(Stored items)
········

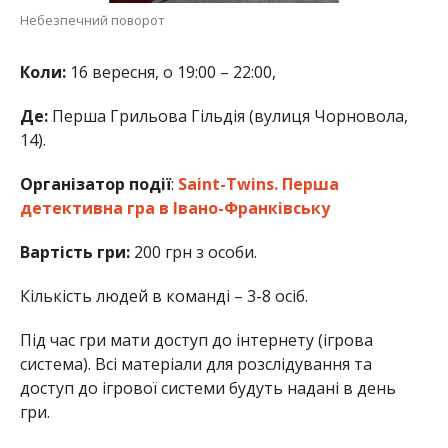
Небезпечний поворот
Коли:
16 вересня, о 19:00 – 22:00,
Де:
Перша Грильова Гільдія (вулиця Чорновола,
14).
Організатор події
:
Saint-Twins. Перша
детективна гра в Івано-Франківську
Вартість гри:
200 грн з особи.
Кількість людей в команді – 3-8 осіб.
Під час гри мати доступ до інтернету (ігрова
система). Всі матеріали для розслідування та
доступ до ігрової системи будуть надані в день
гри.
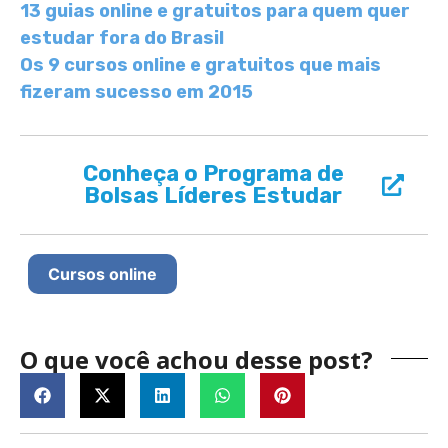
13 guias online e gratuitos para quem quer
estudar fora do Brasil
Os 9 cursos online e gratuitos que mais
fizeram sucesso em 2015
Conheça o Programa de
Bolsas Líderes Estudar
Cursos online
O que você achou desse post?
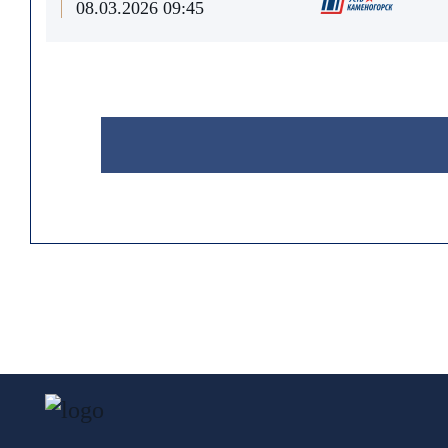
08.03.2026 09:45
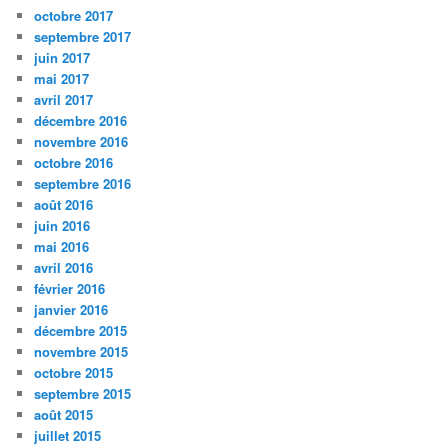
octobre 2017
septembre 2017
juin 2017
mai 2017
avril 2017
décembre 2016
novembre 2016
octobre 2016
septembre 2016
août 2016
juin 2016
mai 2016
avril 2016
février 2016
janvier 2016
décembre 2015
novembre 2015
octobre 2015
septembre 2015
août 2015
juillet 2015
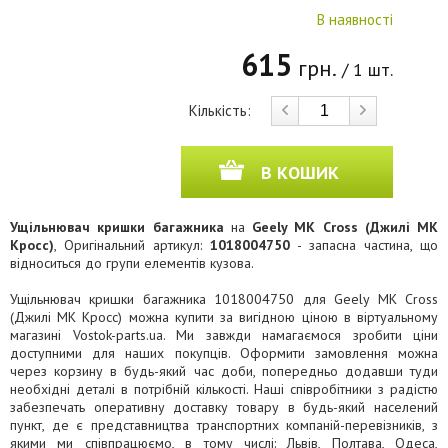
В наявності
615
грн.
/ 1 шт.
Кількість:
В КОШИК
Ущільнювач кришки багажника
на
Geely MK Cross (Джилі МК
Кросс)
, Оригінальний артикул:
1018004750
- запасна частина, що
відноситься до групи елементів кузова.
Ущільнювач кришки багажника 1018004750 для Geely MK Cross
(Джилі МК Кросс) можна купити за вигідною ціною в віртуальному
магазині Vostok-parts.ua. Ми завжди намагаємося зробити ціни
доступними для наших покупців. Оформити замовлення можна
через корзину в будь-який час доби, попередньо додавши туди
необхідні деталі в потрібній кількості. Наші співробітники з радістю
забезпечать оперативну доставку товару в будь-який населений
пункт, де є представництва транспортних компаній-перевізників, з
якими ми співпрацюємо, в тому числі: Львів, Полтава, Одеса,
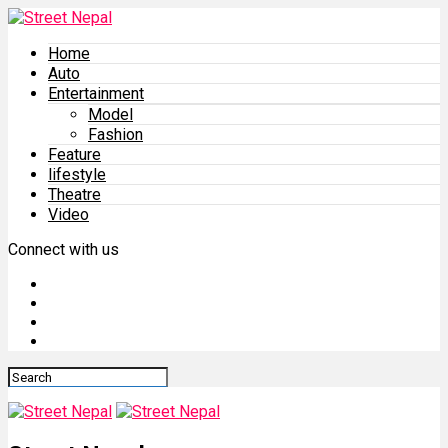
Home
Auto
Entertainment
Model
Fashion
Feature
lifestyle
Theatre
Video
Connect with us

········

→ EXERCISE: Please set down every record exactly as it appears, leaving out the pictures.

→ WRITTEN RESPONSE:
Небезпечний поворот
Коли:
16 вересня, о 19:00 – 22:00,
Де:
Перша Грильова Гільдія (вулиця Чорновола,
14).
Організатор події
:
Saint-Twins. Перша
детективна гра в Івано-Франківську
Вартість гри:
200 грн з особи.
Кількість людей в команді – 3-8 осіб.
Під час гри мати доступ до інтернету (ігрова
система). Всі матеріали для розслідування та
доступ до ігрової системи будуть надані в день
гри.
13 guias online e gratuitos para quem quer
estudar fora do Brasil
Os 9 cursos online e gratuitos que mais
fizeram sucesso em 2015
Conheça o Programa de
Bolsas Líderes Estudar
Cursos online
O que você achou desse post?
08.03.2026 09:45
octobre 2017
septembre 2017
juin 2017
mai 2017
avril 2017
décembre 2016
novembre 2016
octobre 2016
septembre 2016
août 2016
juin 2016
mai 2016
avril 2016
février 2016
janvier 2016
décembre 2015
novembre 2015
octobre 2015
septembre 2015
août 2015
juillet 2015
В наявності
615
грн.
/ 1 шт.
Кількість:
В КОШИК
Ущільнювач кришки багажника
на
Geely MK Cross (Джилі МК
Кросс)
, Оригінальний артикул:
1018004750
- запасна частина, що
відноситься до групи елементів кузова.
Ущільнювач кришки багажника 1018004750 для Geely MK Cross
(Джилі МК Кросс) можна купити за вигідною ціною в віртуальному
магазині Vostok-parts.ua. Ми завжди намагаємося зробити ціни
доступними для наших покупців. Оформити замовлення можна
через корзину в будь-який час доби, попередньо додавши туди
необхідні деталі в потрібній кількості. Наші співробітники з радістю
забезпечать оперативну доставку товару в будь-який населений
пункт, де є представництва транспортних компаній-перевізників, з
якими ми співпрацюємо, в тому числі: Львів, Полтава, Одеса,
Home
Auto
Entertainment
Model
Fashion
Feature
lifestyle
Theatre
Video
Connect with us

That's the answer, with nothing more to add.